Required work:
Among the entries, which lines carry the string "pixels"? Copy each of them.

Extracted data:
※ ※ ※
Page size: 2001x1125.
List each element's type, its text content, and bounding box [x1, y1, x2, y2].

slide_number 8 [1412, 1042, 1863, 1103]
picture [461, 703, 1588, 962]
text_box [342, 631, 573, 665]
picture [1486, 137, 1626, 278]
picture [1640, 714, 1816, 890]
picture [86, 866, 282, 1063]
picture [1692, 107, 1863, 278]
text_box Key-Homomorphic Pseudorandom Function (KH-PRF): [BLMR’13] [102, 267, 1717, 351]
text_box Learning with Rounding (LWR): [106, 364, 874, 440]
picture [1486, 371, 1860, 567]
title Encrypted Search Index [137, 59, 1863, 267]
※ ※ ※
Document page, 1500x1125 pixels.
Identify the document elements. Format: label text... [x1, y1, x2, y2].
※ ※ ※
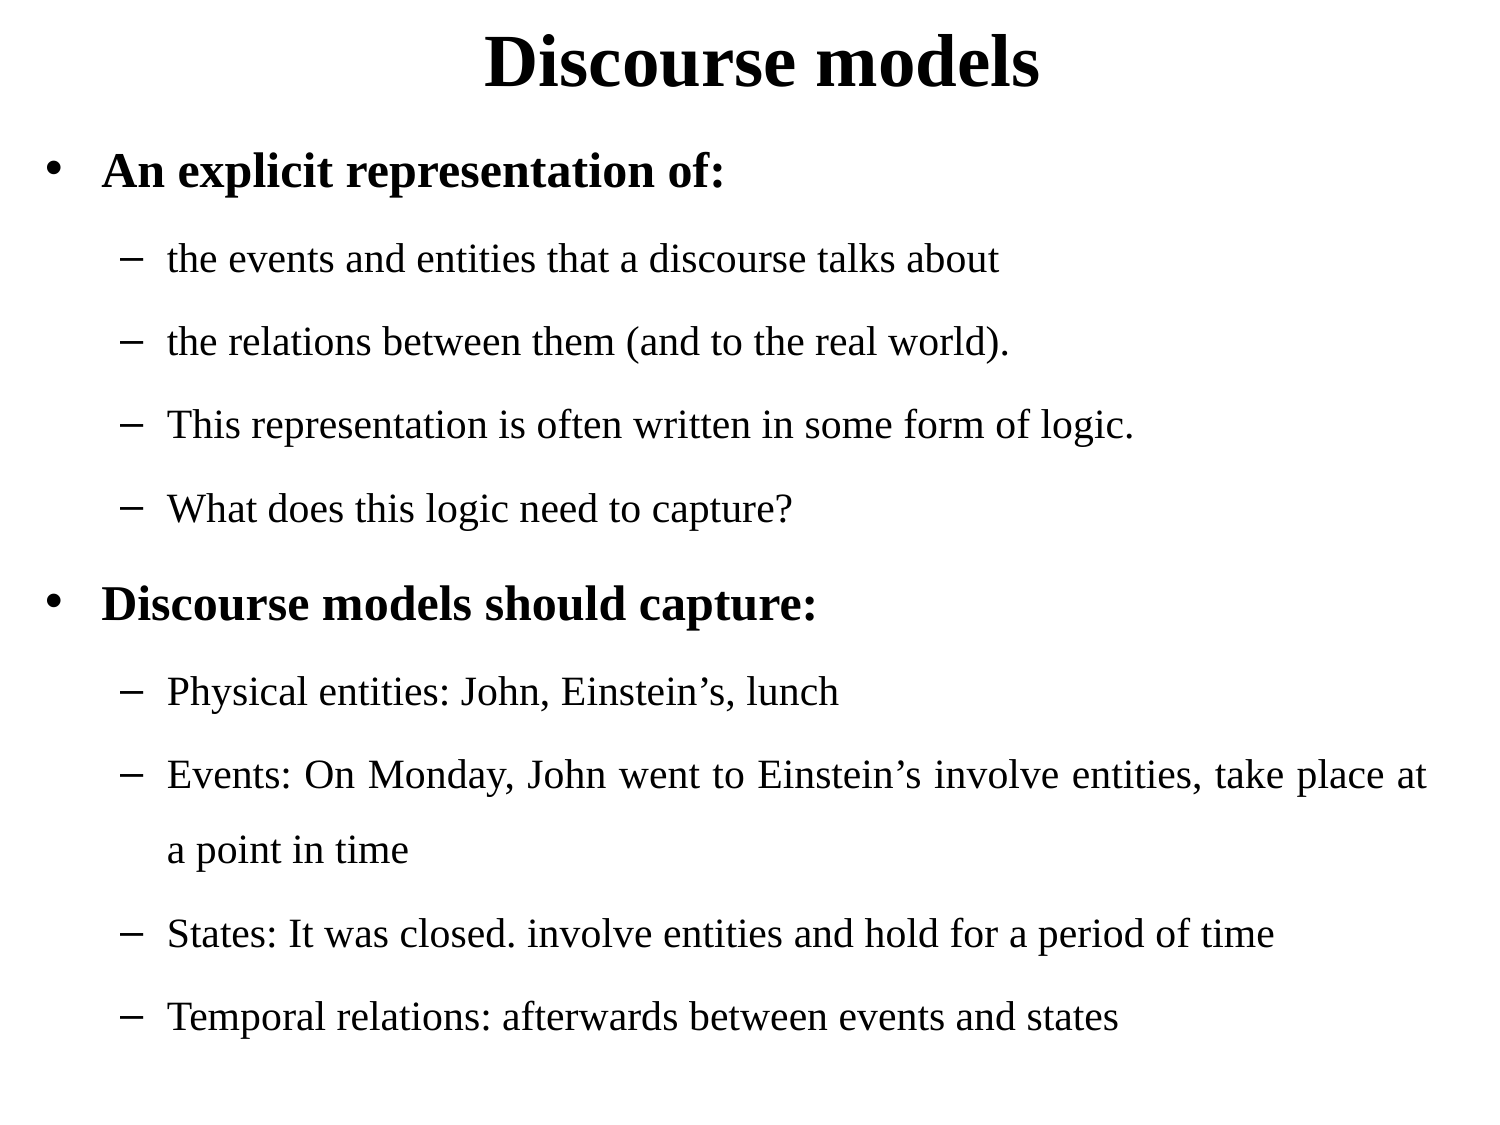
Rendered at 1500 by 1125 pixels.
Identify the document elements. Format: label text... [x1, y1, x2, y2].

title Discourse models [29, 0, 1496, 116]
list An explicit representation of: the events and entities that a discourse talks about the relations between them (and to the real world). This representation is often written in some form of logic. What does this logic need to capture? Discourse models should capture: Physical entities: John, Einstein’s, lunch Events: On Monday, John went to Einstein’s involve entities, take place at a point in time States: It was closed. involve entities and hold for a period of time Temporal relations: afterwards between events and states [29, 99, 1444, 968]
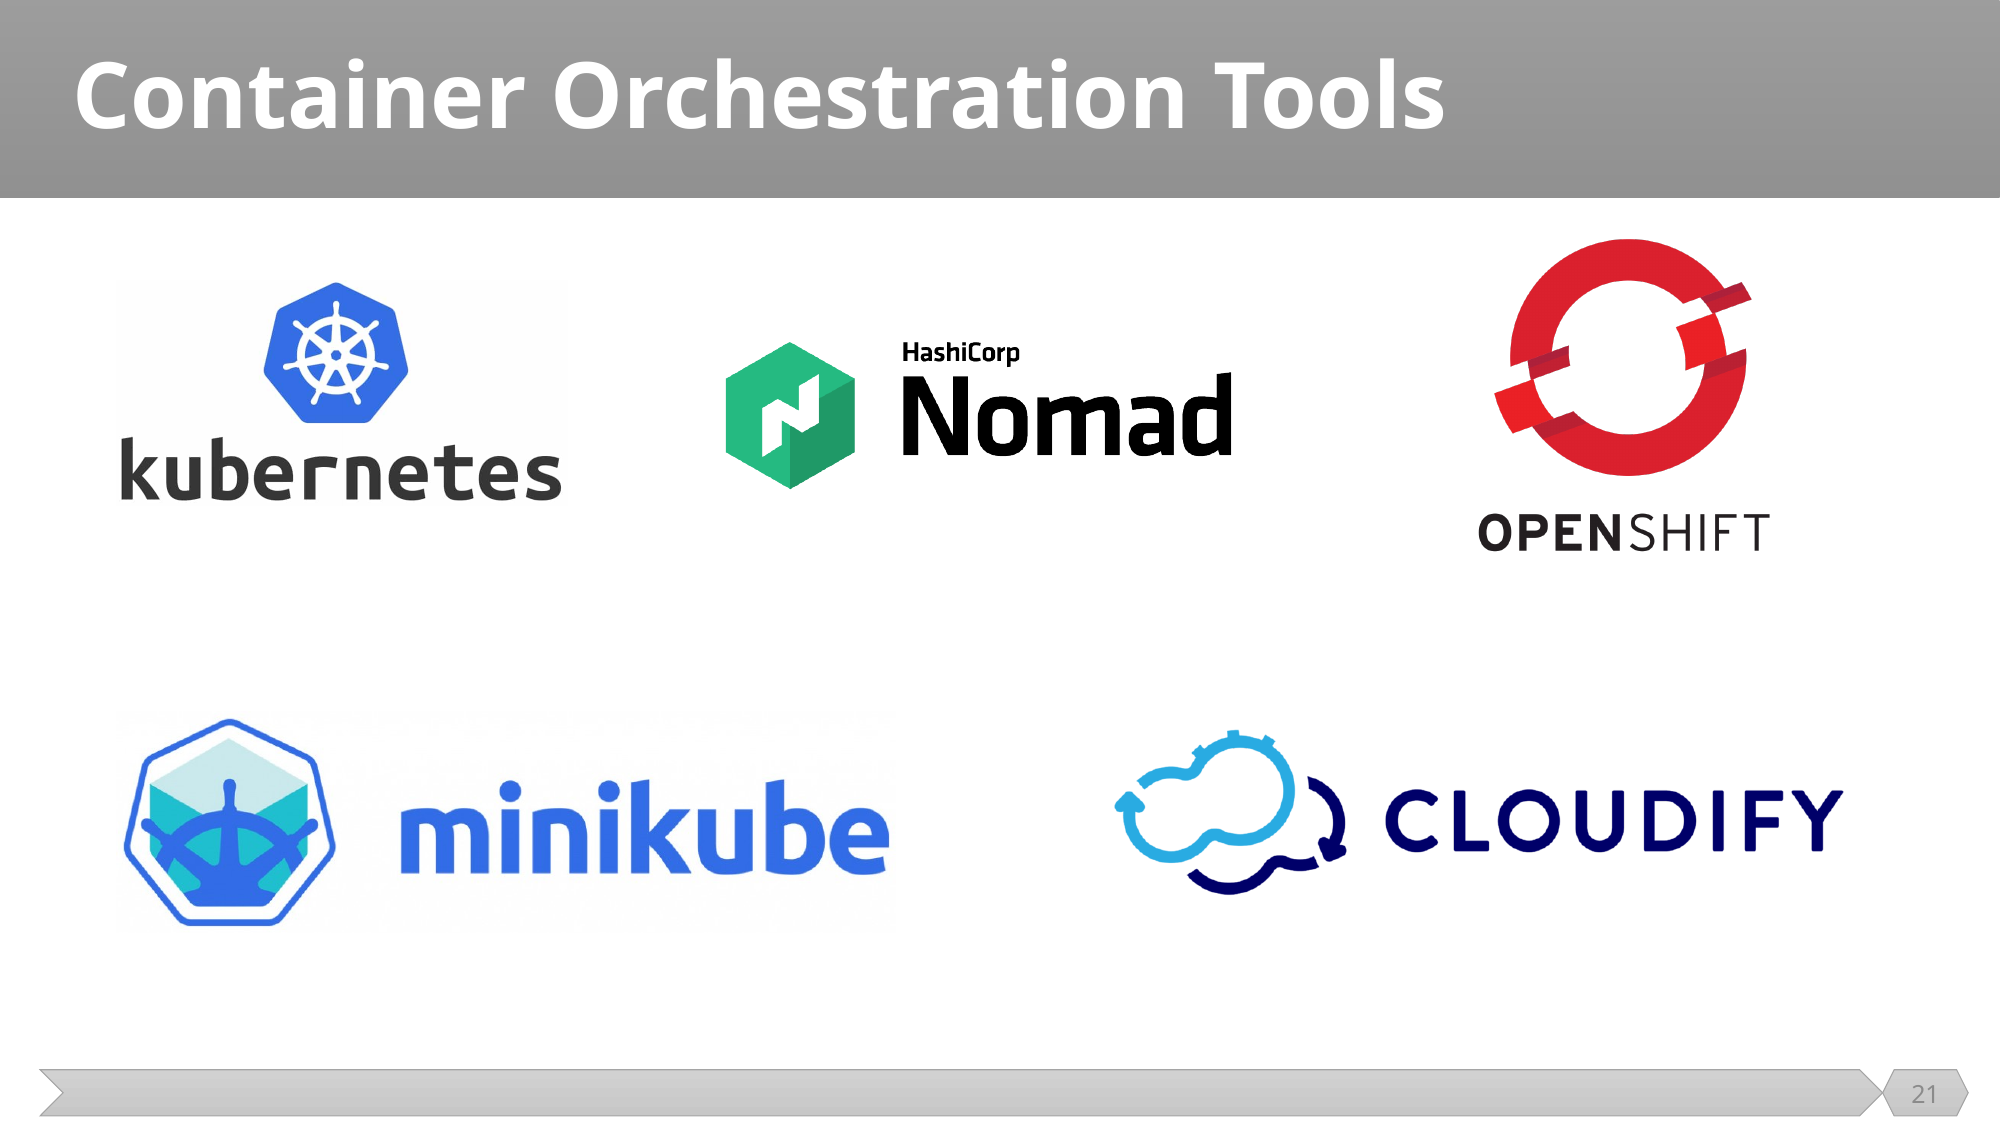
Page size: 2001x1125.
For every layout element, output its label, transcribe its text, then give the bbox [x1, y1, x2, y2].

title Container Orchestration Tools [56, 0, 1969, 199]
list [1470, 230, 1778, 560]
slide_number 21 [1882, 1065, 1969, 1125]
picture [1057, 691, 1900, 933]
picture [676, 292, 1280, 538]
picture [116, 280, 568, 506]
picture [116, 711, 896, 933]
※ ※ ※
Expected answer:
Document page, 1500x1125 pixels.
Rendered at 1500 by 1125 pixels.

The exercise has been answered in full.